JUUL is a major manufacturer of e-cigarettes and has come under recent scrutiny for its marketing practices.
“Greenbrier County School board has received information that indicates that JUUL has violated federal laws and regulations by engaging in deceitful practices in designing and promoting products geared toward teen and adolescent users,” reads the resolution. “Upon information and belief, JUUL has engaged in deceitful practices in designing and promoting its products so that they are attractive to children. Everything about the product’s design, from its size and appearance, the unique nicotine and flavor chemical formulation, and aggressive social media promotion, have been directed to teens and adolescent users. JUUL’s conduct has exposed a new generation of children to record levels of nicotine addiction. Local communities are being impacted and incur a multitude of costs in order to address and prevent the youth vaping epidemic. The Greenbrier County school board is now faced with the challenge of how to remedy the situation.”
This declaration acknowledges the school board’s costs in creating prevention programs for local students. This is to combat the current demand for these products, allegedly fueled by marketing the company itself created.
“The Greenbrier County school board has expended, is expending, and will expend in the future, county public funds to respond to the serious public health and safety crisis involving nicotine abuse addiction and morbidity in Greenbrier County,” reads the resolution.
According to the resolution, vape use has dramatic increased in several ways between 2017 and 2019:
– E-cigarette use by high school students doubled from 11.7 percent to 27.5 percent.
– There are 5.2 million kids that used e-cigarettes in 2019, an increase of over three million in just two years.
– Nearly more than one in three, 35.7 percent, of West Virginia high school students report current use of electronic vaping products, a 150 percent increase.
– Over 60 percent of West Virginia high school students, 62.4 percent, reported having tried electronic vapor products, up from 44.4 percent.
– Many of the students noting frequent use of vaping products, over 20 days a month, increased from 3.1 percent to 16.7 percent.
Wyatt also noted “so many of our students are buying these locally and they’re underage. Every time we have [a vape pen] involved in an expulsion hearing, we ask the child where they got it. It’s a very sad thing, and our police are doing the best they can to try to stop it, but it’s more like candy to those students than something they think is going to harm them.”
The declaration also comes on the heels of the Greenbrier County Commission entering a lawsuit against the vaping manufacturer JUUL. In November 2021, attorney Rusty Webb of the Webb Law Centre in Charleston approached the Greenbrier County Commission with a request the declaration be made and for the county to join in a lawsuit against the manufactures of the nicotine-based vape pens.
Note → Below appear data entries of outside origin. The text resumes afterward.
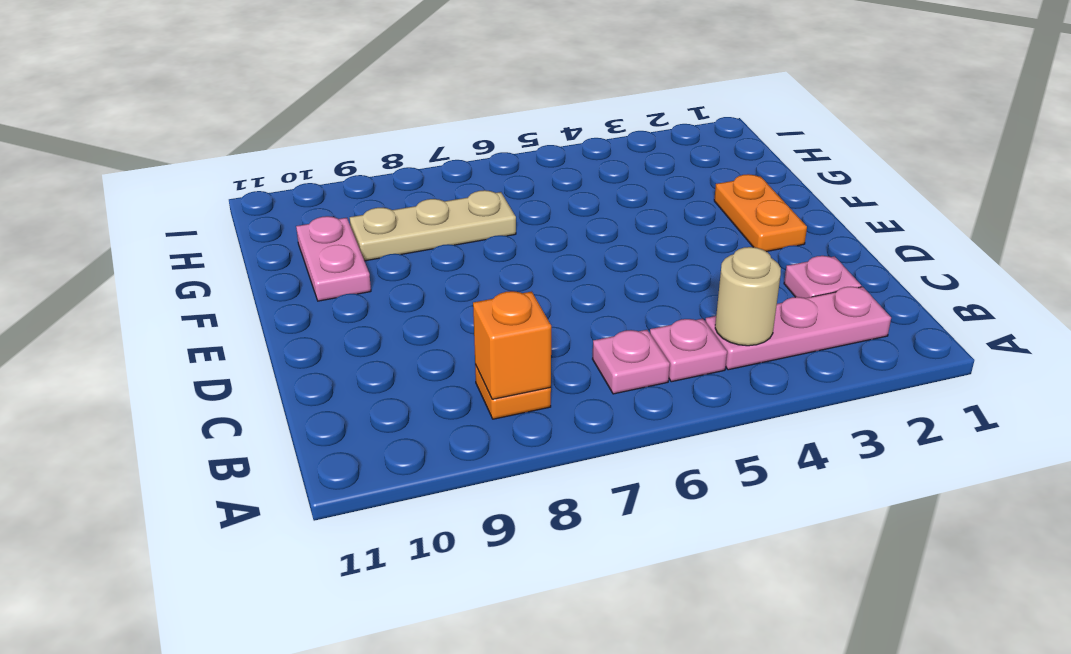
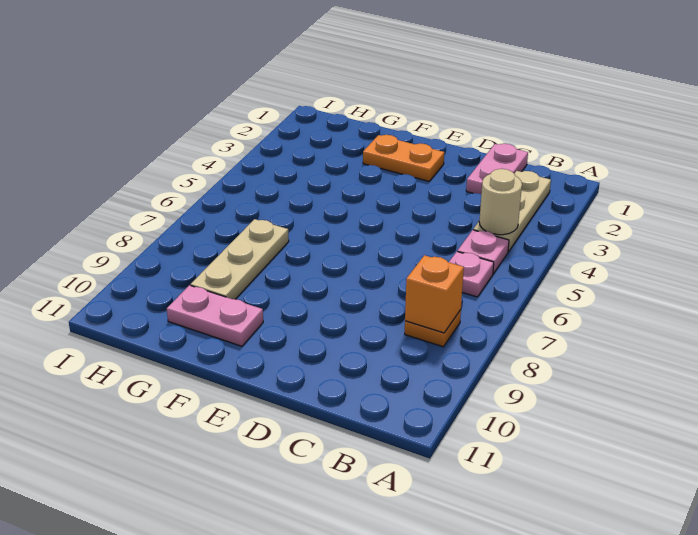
pink plate B2:B4 level 1 -> tan plate B2:B4 level 1
pink plate C2 level 1 -> pink plate C1:C2 level 1

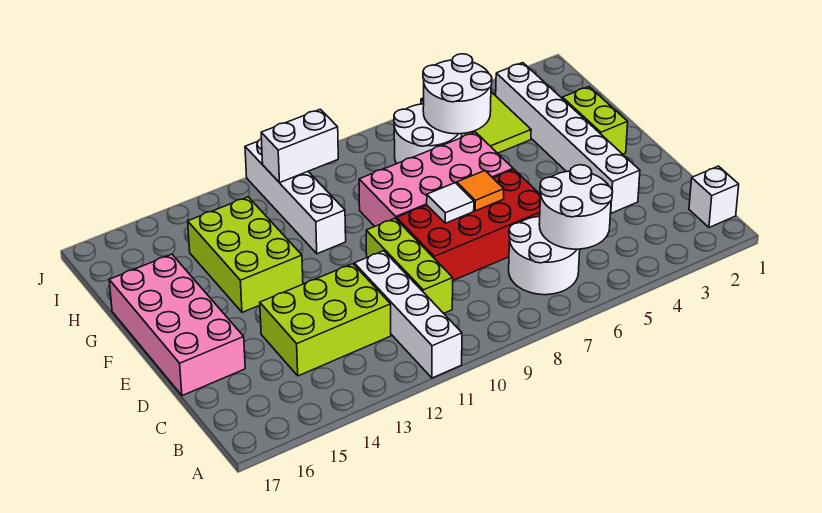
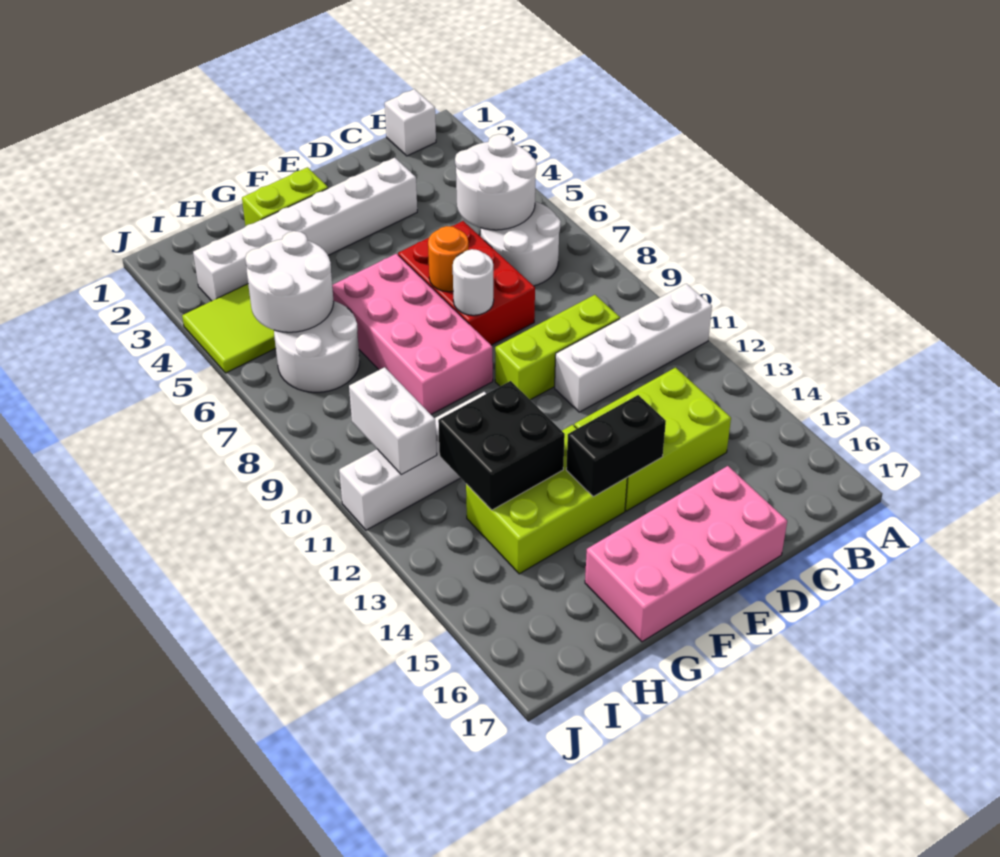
lime brick C12:D14 level 1 -> lime brick C13:E14 level 1
red brick D6:E9 level 1 -> red brick D6:E8 level 1
orange tile E7 level 2 -> orange round brick E7 level 2
white tile E8 level 2 -> white round brick E8 level 2
none -> black brick E14:F14 level 2
none -> black brick G12:H13 level 2

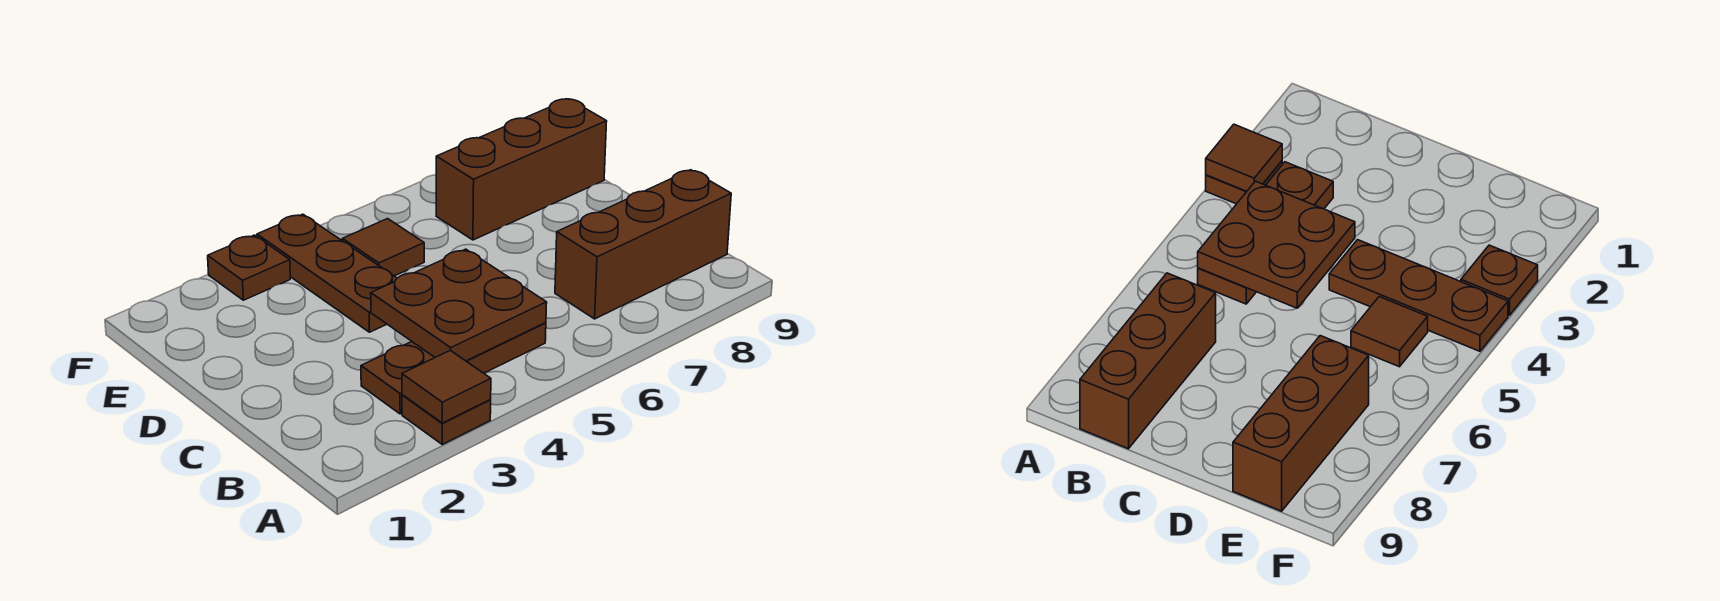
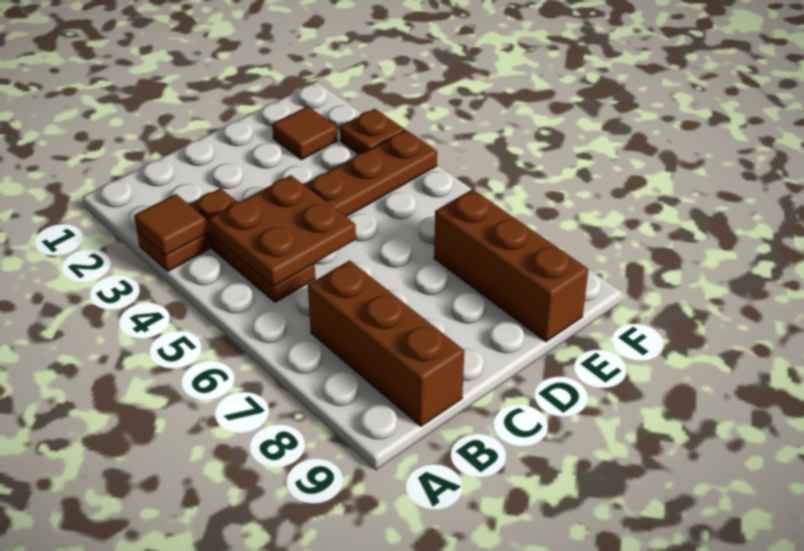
brown tile E5 level 1 -> brown tile E2 level 1

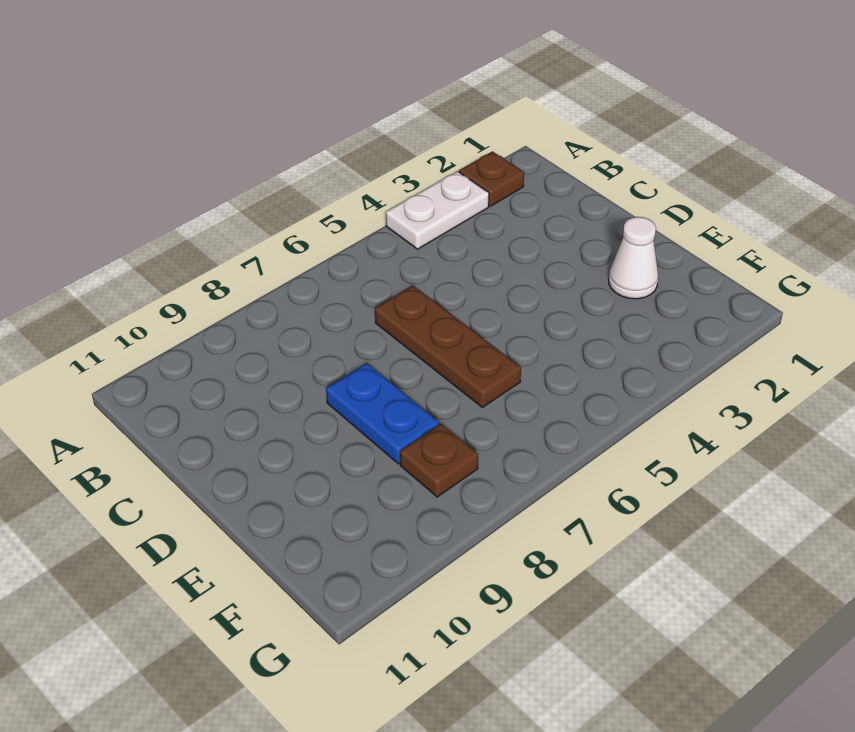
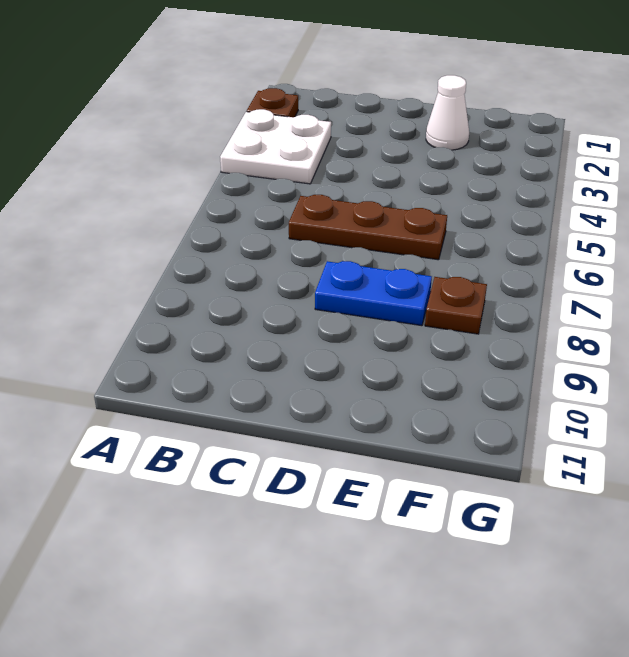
white plate A3:A4 level 1 -> white plate A3:B4 level 1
“You all are part of the opioid case – I know that because I represent the 45 counties and cities in West Virginia and I meet regularly with your attorneys,” said Webb. “This JUUL lawsuit is taking the exact same theory that we’re using the opioid cases, public nuisance, and applying it to the [second] epidemic that is now vaping in West Virginia, primarily with teenagers and young adults. What we’re going to do is apply the same law that we’re applying in the opioid cases to sue JUUL, which has been done around the country, primarily by boards of education.”
To read more about the county’s lawsuit, see “JUUL’s Nicotine-Based E-cigarettes Declared A Public Nuisance In Greenbrier” at wvdn.com/23054/.
In other business:
– An audit report was approved by the board. Chief School Business Official David McClure noted the results show no incidents of noncompliance and that the school system was a “low risk auditee.”
– A right-of-way for the new turning lane in front of Lewisburg Elementary School was granted to the West Virginia Division of Highways.
– A new social studies book was approved for elementary school students.
– New policies will be available for comment for 30 days on greenbriercountyschools.org.